Commodities fell, capping the biggest weekly decline since mid-January, as easing tensions in the Middle East sent oil lower and a stronger dollar eroded the appeal of raw materials.
The Standard & Poor’s GSCI Spot Index of 24 commodity futures dropped 1.2 percent to settle at 704.37 at 4 p.m. in New York, led by declines in silver, energy products and cotton. The gauge fell 1.6 percent for the week, the biggest slump since the five days ended Jan. 13.
Crude oil, the most heavily weighted commodity on the GSCI, tumbled the most since December, after Saudi Arabia said a pipeline fire wasn’t the result of sabotage. The commodity surged as much as 3.3 percent yesterday, and settled down 2 percent today at $106.70 a barrel on the New York Mercantile Exchange.
“Any hint of an oil disruption or more unrest in the Middle East has been helping to push oil prices higher, and when traders overreacted like they did yesterday to a story that proved false, then we’re going to see these corrections,” Sal Gilbertie, the president and chief investment officer of Teucrium Trading LLC, said by telephone from Santa Fe, New Mexico.
The GSCI is still up 9.2 percent this year, outpacing the 8.9 percent gain in the S&P 500 Index of equities. The dollar climbed to a two-week high today against a basket of six major currencies, as U.S. reports next week may show accelerating economic growth.
Silver futures for May delivery plunged 3.2 percent to $34.525 an ounce on the Comex in New York, while gold for April delivery slid 0.7 percent to $1,709.80 an ounce.

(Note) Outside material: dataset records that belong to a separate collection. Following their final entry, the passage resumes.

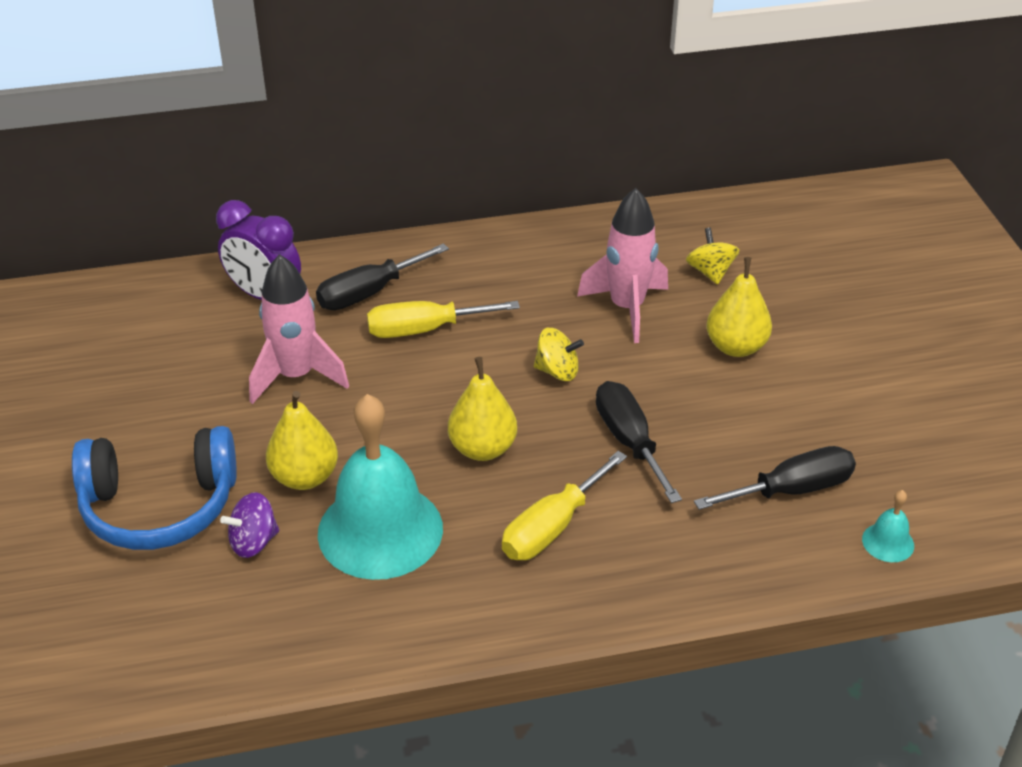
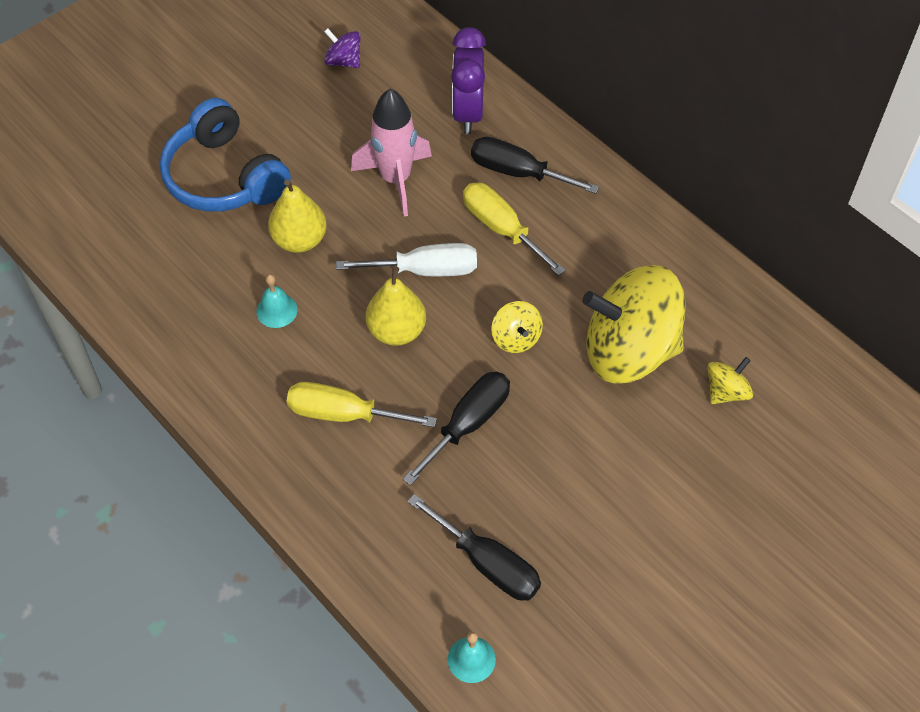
camera: 60 degrees right, 15 degrees up
(253, 542) = (223, 245): purple spinning top -> purple spinning top (343, 61)
(380, 530) = (276, 310): turquoise bell -> turquoise bell, size x0.41
(427, 399) = (425, 270): none -> white screwdriver
(626, 308) = (629, 351): pink rocket -> yellow spinning top
(736, 347) = (638, 452): yellow pear -> none

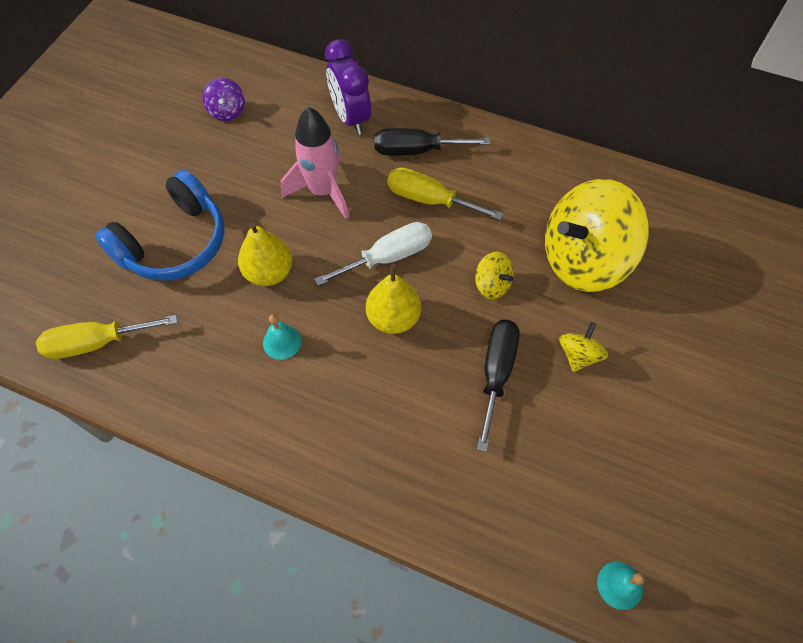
camera: 25 degrees left, 5 degrees up
(224, 177) = (174, 243): blue headphones -> blue headphones turned 75 degrees counterclockwise
(343, 61) = (227, 111): purple spinning top -> purple spinning top turned 105 degrees counterclockwise
(343, 414) = (389, 410): yellow screwdriver -> yellow screwdriver (97, 343)
(488, 563) = (582, 490): black screwdriver -> none
(726, 391) = (672, 262): yellow spinning top -> yellow spinning top (578, 355)

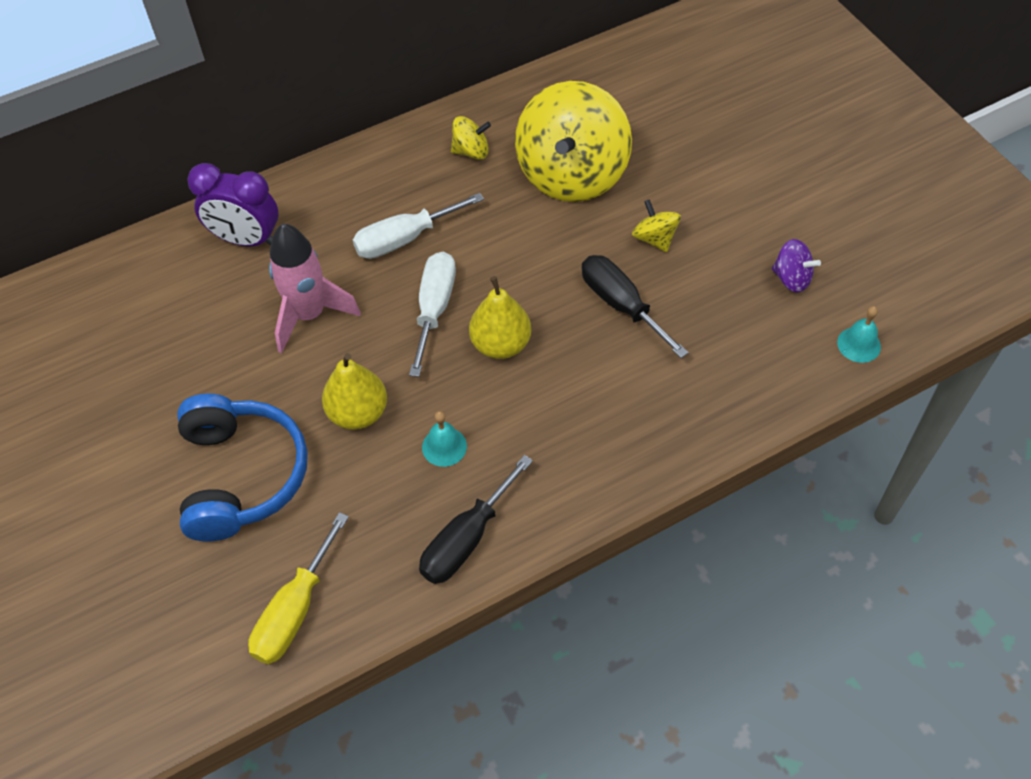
camera: 50 degrees left, 5 degrees down
(227, 111) = (121, 336): purple spinning top -> purple spinning top (791, 278)
(416, 150) = (340, 213): black screwdriver -> black screwdriver (466, 539)
(429, 200) = (404, 239): yellow screwdriver -> white screwdriver
(492, 284) = (536, 252): yellow spinning top -> yellow spinning top (471, 151)

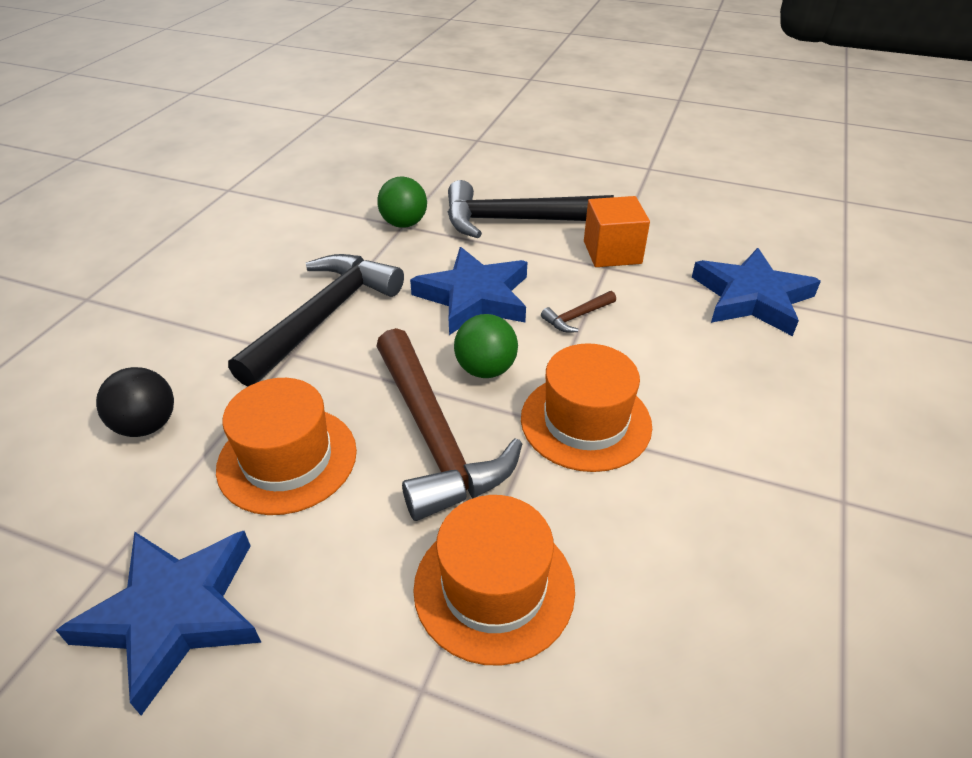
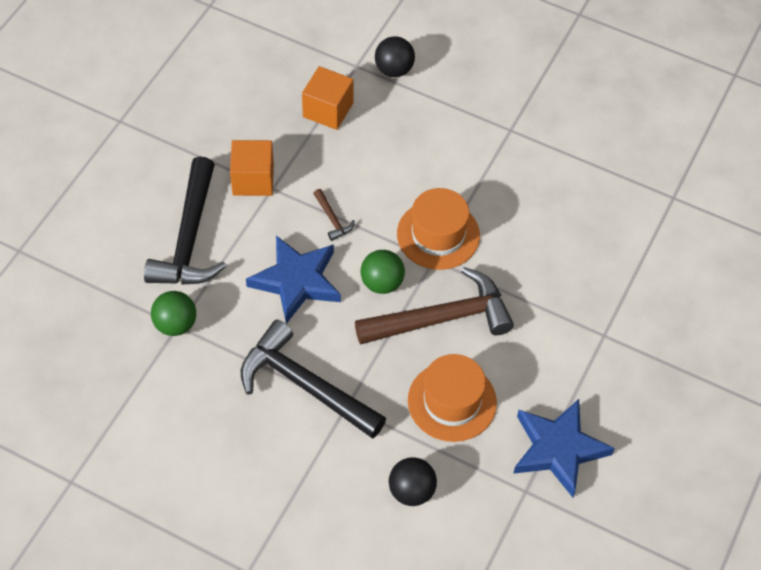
camera: 85 degrees left, 15 degrees up
(494, 587) = (552, 298): orange hat -> none
(751, 298) = (328, 110): blue star -> orange cube
(866, 351) = (394, 70): none -> black ball

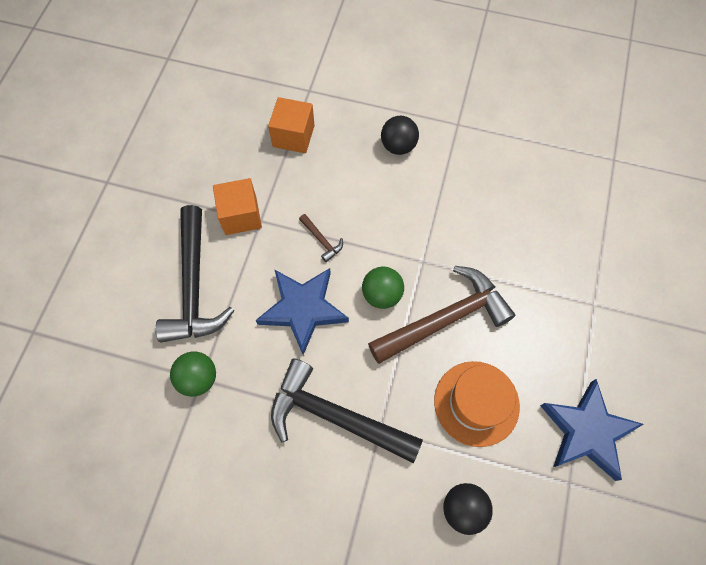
camera: 10 degrees left, 10 degrees up
(394, 70) = (342, 88): black ball -> black ball (398, 146)
(438, 235) = (420, 236): orange hat -> none

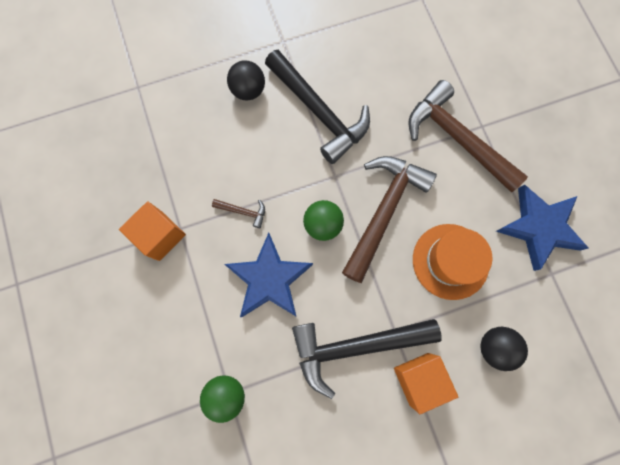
camera: 35 degrees left, 10 degrees up
(194, 286) = (165, 322): black hammer -> black hammer (319, 112)
(293, 136) = (154, 136): orange cube -> orange cube (419, 378)
(560, 300) = (456, 138): none -> brown hammer

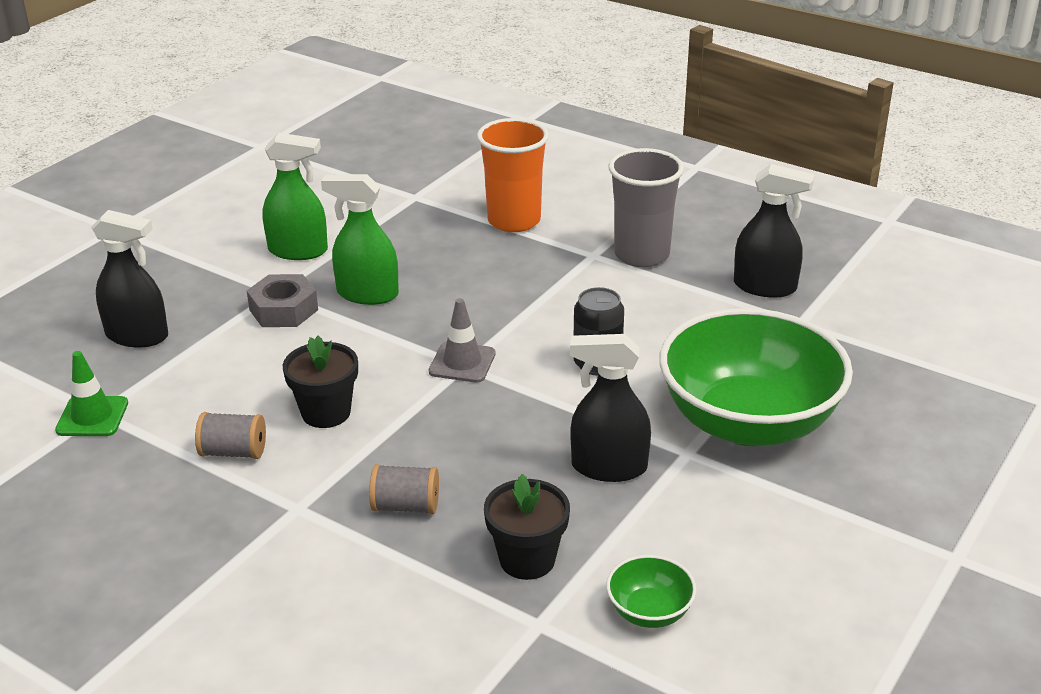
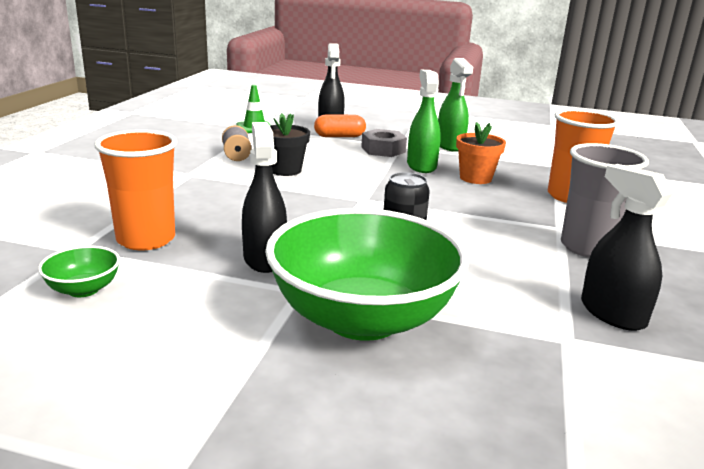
camera: 70 degrees right, 10 degrees down
(197, 337) = (339, 136): none -> orange capsule
(405, 506) = (197, 199): grey spool -> none
(430, 265) = (475, 178): none -> orange flower pot
(462, 363) = (366, 198): grey traffic cone -> none
(527, 559) = (146, 239): black flower pot -> orange cup
(765, 287) = (612, 313): black spray bottle -> black spray bottle turned 150 degrees clockwise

Cotton led declines in agricultural markets, touching the lowest price since December at 87.8 cents a pound on ICE Futures U.S. in New York, after the International Cotton Advisory Committee yesterday raised its estimate for global production. Copper futures for May delivery fell 0.7 percent to $3.903 a pound on the Comex on signs of ample inventories in China.
The global economy faces “major downside risks” as its recovery continues to be threatened by stresses in the euro area, the International Monetary Fund said yesterday in a report. Japan’s consumer prices excluding fresh food dropped for a fourth month in January, the country’s statistics bureau said today.
Demand growth for commodities may remain slow, because “you have Japan in a recession, the euro zone is in recession, and the American economy is suffering through stagflation and very anemic growth,” Michael Pento, the president of Pento Portfolio Strategies, in Holmdel, New Jersey, said in a telephone interview.